Architecture is important at MIT. Although the original buildings were obviously designed by and for scientists, many represent pioneering designs of their times. Kresge Auditorium, designed by Eero Saarinen, with a curving roof and unusual thrust, rests on three, instead of four, points. The nondenominational MIT Chapel, a circular Saarinen design, is lighted primarily by a roof oculus that focuses natural light on the altar and by reflections from the water in a small surrounding moat; it's topped by an aluminum sculpture by Theodore Roszak. The serpentine Baker House, now a dormitory, was designed in 1947 by the Finnish architect Alvar Aalto in such a way as to provide every room with a view of the Charles River. Sculptures by Henry Moore and other notable artists dot the campus. The latest addition is the Green Center, punctuated by the splash of color that is Sol LeWitt's 5,500-square-foot mosaic floor.

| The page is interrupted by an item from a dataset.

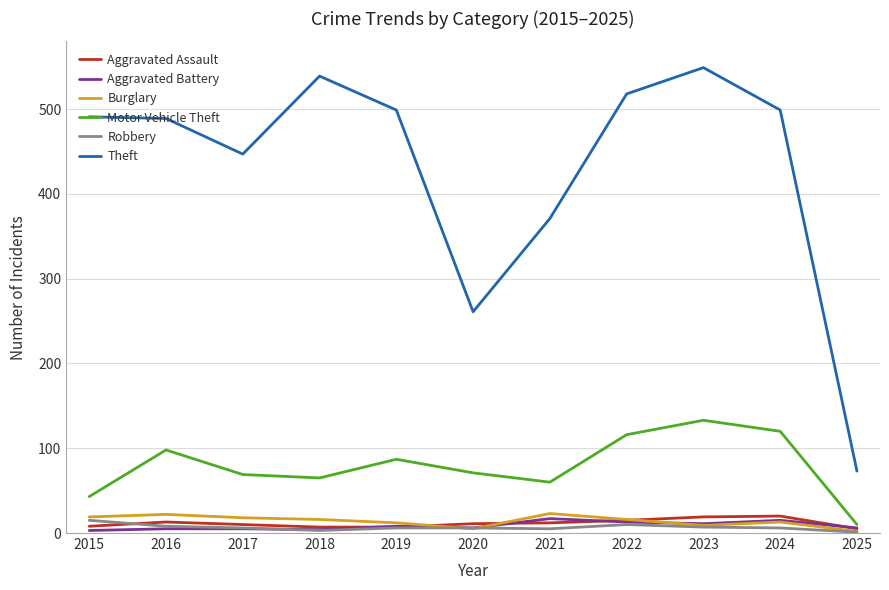

Which series has the largest total across all categories?

Theft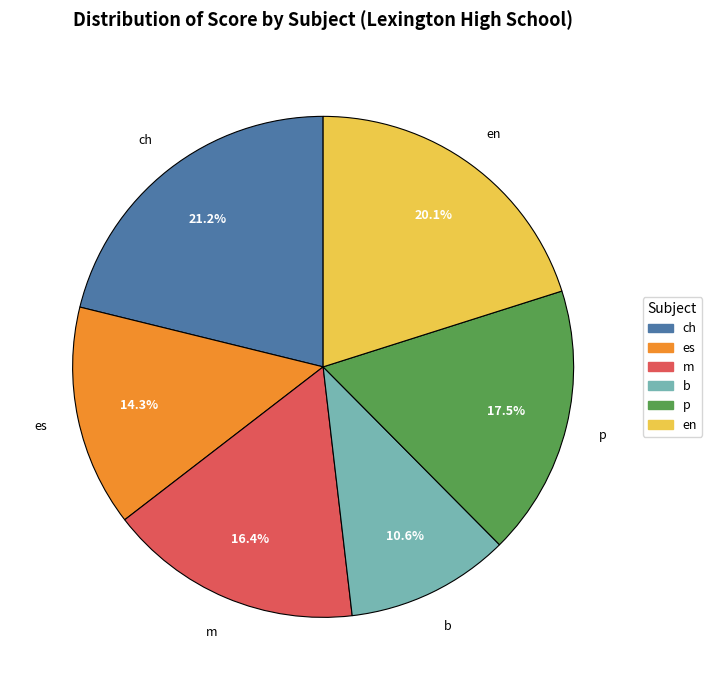

To the nearest percent, what is the difference between the p and es slice percentages?

3%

The East Campus, which has grown around the university's original neoclassical buildings of 1916, also has outstanding modern architecture and sculpture, including the stark high-rise Green Building by I. M. Pei, housing the Department of Earth, Atmospheric, and Planetary Sciences. Just outside is Alexander Calder's giant stabile (a stationary mobile) The Big Sail. Another Pei work on the East Campus is the Wiesner Building, designed in 1985, which houses the List Visual Arts Center. Architect Frank Gehry made his mark on the campus with the cockeyed, improbable Ray and Maria Stata Center, a complex of buildings on Vassar Street. The center houses computer, artificial intelligence, and information systems laboratories, and is reputedly as confusing to navigate on the inside as it is to follow on the outside. East Campus's Great Dome, which looms over neoclassical Killian Court, has often been the target of student "hacks" and has at various times supported a telephone booth with a ringing phone, a life-size statue of a cow, and a campus police cruiser. Nearby, the domed Rogers Building has earned unusual notoriety as the center of a series of hallways and tunnels dubbed "the infinite corridor." Twice each winter the sun's path lines up perfectly with the corridor's axis, and at dusk students line the third-floor hallway to watch the sun set through the westernmost window. The phenomenon is known as "MIT-henge."

MIT maintains a welcome center located at 292 Main Street in Kendall Square, where you can pick up campus maps, grab some water, and charge your phone weekdays 9 to 6.